• _Task objective_
Answer these questions using the essay on patience.
1. What life truth does the writer say an ambitious mindset ignores?
2. From which school, and in what year, did Harriet Richardson Ames earn her two-year teaching certificate?
3. How long after celebrating her 100th birthday did Harriet Richardson Ames die?

By CharLy Markwart
They say that patience is a virtue, and I have no doubt that it's true.
Patience, after all, has eluded mankind for centuries, and, especially in this “I want it now” society to which we have all become accustomed. It is perhaps the quality most difficult to acquire, and even more difficult to maintain.
At least it is for me. I have never been one particularly keen on waiting for the goals I've set for myself to become reality. To me, I guess it's always seemed that if I can envision it in my mind, I should be able to achieve it…now. And, while that ambitious mindset may do well in motivating me to passionately pursue worthy purposes, it has also caused me considerable heartbreak and frustration because of its ignorance of one significant life truth: Success requires patience.
Just ask the family of Harriet Richardson Ames, a retired New Hampshire schoolteacher who died early this year, just three weeks after celebrating her 100th birthday. Way back in 1931, Harriet earned her two-year teaching certificate from Keene Normal School. Throughout her subsequent career, she spent time teaching students in her beloved one-room schoolhouse before going on to become a 20-year teaching principal in a small-town elementary school. All the while, Harriet was also taking courses, one at a time, in order to earn credits toward the bachelor's degree that had become her own passionate life pursuit.

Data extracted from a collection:
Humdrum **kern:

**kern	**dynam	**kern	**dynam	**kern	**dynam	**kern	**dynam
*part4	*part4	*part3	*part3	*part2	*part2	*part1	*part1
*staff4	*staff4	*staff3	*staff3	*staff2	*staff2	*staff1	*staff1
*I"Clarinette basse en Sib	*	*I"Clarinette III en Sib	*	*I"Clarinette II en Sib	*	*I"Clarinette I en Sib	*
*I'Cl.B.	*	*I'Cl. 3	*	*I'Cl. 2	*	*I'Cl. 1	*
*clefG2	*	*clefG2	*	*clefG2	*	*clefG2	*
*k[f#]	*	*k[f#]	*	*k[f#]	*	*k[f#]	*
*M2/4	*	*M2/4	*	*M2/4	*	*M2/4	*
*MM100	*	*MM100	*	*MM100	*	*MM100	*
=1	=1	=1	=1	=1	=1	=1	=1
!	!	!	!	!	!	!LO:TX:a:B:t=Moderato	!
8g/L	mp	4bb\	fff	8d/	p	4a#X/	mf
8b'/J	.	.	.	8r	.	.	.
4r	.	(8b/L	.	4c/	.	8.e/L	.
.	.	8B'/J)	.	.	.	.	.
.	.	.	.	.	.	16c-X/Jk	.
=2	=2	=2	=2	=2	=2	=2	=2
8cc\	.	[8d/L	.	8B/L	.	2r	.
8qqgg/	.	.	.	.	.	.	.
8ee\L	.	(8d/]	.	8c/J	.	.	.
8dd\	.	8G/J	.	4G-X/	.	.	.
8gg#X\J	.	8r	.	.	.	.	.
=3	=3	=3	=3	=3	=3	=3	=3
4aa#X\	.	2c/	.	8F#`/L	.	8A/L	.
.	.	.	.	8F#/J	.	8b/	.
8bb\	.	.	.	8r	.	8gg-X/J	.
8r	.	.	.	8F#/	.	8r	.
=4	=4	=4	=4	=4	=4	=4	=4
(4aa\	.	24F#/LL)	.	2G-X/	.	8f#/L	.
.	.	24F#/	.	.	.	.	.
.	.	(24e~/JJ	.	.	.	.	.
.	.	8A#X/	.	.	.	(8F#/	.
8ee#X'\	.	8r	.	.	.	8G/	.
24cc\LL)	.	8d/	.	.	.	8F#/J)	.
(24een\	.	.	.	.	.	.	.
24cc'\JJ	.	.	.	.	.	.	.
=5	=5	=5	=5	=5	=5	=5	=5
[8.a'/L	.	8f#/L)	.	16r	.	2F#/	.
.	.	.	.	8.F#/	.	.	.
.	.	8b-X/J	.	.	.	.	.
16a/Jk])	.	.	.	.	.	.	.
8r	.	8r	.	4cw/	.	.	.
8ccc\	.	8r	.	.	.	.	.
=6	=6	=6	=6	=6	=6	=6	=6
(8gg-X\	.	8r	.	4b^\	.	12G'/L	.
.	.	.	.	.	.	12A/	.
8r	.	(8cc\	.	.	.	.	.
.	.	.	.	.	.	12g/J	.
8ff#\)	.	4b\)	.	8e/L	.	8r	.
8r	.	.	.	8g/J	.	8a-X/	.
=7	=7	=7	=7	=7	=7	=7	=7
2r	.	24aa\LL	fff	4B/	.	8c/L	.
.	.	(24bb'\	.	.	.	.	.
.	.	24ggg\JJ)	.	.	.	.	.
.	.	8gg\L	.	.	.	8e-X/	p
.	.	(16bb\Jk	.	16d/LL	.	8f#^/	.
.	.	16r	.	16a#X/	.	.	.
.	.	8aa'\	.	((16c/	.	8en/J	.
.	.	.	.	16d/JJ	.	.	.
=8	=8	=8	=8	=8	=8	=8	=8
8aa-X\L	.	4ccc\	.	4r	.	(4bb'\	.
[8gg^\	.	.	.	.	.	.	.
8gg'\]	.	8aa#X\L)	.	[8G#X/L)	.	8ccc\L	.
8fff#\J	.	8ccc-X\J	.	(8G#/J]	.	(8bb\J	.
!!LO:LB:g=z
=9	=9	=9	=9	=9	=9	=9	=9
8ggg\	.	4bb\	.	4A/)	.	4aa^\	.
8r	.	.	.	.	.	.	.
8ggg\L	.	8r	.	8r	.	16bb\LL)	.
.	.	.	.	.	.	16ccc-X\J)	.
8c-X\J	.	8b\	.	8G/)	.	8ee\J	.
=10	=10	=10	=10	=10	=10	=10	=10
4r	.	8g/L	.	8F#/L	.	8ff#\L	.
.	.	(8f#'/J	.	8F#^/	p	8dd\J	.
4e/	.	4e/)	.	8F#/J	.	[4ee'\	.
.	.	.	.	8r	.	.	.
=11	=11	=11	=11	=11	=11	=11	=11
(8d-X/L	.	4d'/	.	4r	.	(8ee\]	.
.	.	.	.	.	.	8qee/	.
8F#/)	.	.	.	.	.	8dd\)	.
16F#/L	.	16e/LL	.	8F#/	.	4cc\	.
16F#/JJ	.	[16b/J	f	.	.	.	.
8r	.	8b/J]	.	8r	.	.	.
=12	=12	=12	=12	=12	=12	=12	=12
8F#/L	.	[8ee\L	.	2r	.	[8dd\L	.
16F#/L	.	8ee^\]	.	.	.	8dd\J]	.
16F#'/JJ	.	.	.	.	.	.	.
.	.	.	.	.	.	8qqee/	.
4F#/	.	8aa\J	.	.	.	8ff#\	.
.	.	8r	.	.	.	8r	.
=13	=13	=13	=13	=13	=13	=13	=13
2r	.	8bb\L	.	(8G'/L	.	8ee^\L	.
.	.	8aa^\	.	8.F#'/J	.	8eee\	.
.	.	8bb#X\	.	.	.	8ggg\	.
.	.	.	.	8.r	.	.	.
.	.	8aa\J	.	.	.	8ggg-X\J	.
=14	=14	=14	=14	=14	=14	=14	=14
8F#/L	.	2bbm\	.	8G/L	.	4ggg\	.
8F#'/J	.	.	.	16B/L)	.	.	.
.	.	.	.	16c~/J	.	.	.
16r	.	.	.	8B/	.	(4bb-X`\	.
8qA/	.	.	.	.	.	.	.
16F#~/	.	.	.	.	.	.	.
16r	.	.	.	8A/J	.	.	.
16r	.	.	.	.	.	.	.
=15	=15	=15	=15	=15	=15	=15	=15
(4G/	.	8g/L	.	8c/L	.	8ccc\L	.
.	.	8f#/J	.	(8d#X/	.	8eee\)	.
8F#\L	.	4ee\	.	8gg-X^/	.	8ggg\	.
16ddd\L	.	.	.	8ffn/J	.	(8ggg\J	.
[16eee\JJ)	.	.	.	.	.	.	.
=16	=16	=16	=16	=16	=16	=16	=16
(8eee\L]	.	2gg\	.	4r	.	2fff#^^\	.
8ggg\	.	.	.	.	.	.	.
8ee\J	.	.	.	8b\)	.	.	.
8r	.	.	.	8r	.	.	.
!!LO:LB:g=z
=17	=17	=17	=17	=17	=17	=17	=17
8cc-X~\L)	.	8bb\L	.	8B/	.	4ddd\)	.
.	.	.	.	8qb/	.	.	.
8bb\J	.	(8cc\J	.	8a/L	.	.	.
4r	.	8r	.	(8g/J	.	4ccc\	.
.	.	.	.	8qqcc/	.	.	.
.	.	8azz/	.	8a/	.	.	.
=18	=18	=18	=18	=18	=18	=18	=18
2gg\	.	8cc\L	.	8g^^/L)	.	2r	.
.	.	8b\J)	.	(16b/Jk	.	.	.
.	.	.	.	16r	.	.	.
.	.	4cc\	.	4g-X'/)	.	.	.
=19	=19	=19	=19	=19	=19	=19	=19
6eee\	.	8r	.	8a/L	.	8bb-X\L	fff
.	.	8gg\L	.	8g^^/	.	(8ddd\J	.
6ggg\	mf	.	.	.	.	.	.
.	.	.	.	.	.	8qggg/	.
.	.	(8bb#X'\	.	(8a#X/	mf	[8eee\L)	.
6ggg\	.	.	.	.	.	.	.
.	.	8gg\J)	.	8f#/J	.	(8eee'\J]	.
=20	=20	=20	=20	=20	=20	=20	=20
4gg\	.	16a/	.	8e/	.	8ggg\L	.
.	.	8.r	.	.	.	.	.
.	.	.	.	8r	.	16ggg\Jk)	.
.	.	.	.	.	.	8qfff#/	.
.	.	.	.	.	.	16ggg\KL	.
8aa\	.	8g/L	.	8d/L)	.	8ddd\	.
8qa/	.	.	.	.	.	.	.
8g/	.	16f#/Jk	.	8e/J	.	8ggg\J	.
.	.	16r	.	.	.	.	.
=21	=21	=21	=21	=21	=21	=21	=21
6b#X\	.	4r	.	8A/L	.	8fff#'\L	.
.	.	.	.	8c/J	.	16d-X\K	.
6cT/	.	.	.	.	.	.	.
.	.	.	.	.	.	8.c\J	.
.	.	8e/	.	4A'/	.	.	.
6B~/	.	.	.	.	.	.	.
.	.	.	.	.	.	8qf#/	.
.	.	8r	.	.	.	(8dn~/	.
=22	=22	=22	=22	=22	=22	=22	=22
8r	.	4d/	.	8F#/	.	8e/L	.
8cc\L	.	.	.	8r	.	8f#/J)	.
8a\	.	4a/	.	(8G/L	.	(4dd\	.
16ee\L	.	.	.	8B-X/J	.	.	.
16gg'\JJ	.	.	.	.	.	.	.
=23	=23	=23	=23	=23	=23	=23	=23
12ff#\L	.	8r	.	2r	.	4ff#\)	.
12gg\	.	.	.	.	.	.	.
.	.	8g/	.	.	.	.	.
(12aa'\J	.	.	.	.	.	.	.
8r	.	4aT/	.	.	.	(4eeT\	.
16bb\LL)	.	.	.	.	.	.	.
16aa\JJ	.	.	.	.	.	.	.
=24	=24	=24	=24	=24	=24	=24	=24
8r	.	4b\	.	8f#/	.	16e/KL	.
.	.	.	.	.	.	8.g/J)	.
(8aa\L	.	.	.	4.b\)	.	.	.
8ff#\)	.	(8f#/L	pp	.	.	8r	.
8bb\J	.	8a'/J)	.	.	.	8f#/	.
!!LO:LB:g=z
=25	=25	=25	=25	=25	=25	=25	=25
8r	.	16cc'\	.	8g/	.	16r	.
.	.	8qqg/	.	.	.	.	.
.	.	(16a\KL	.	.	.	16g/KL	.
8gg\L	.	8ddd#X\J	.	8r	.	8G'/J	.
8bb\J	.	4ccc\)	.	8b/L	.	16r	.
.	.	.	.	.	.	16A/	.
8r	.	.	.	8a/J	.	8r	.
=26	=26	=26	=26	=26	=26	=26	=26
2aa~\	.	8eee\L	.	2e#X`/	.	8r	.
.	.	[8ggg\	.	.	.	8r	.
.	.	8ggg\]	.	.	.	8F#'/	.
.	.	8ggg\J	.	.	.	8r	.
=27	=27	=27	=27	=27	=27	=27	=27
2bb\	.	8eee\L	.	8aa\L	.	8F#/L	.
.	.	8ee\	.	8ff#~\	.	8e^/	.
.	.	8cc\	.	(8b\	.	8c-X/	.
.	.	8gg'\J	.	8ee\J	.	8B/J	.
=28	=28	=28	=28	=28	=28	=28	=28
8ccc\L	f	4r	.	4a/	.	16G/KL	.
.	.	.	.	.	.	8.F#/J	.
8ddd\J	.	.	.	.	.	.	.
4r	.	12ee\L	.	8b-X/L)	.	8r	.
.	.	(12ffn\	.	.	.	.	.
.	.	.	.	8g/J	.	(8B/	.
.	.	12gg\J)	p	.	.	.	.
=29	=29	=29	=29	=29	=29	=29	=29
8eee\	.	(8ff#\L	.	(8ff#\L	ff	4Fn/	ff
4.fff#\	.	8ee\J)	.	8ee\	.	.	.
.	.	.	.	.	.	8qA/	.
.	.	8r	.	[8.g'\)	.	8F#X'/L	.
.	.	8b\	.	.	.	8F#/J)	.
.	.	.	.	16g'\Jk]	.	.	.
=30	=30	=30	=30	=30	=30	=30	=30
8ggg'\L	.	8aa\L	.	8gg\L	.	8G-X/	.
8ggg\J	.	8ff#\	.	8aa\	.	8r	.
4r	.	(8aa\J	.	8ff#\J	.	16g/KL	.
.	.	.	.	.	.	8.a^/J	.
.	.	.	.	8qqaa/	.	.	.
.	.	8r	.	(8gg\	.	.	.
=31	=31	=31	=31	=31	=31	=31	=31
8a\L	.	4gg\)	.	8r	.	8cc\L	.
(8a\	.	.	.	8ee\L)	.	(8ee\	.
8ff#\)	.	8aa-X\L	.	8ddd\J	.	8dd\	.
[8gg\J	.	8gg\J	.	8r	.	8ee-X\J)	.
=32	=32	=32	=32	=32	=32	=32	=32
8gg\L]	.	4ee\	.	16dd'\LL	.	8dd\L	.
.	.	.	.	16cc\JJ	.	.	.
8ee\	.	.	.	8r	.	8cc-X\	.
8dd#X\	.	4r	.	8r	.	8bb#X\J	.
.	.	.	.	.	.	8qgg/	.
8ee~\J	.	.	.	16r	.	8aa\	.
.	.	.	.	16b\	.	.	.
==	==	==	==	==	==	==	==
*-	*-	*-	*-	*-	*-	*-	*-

• _Output of the exercise_
1. Success requires patience.
2. Keene Normal School, in 1931.
3. Three weeks.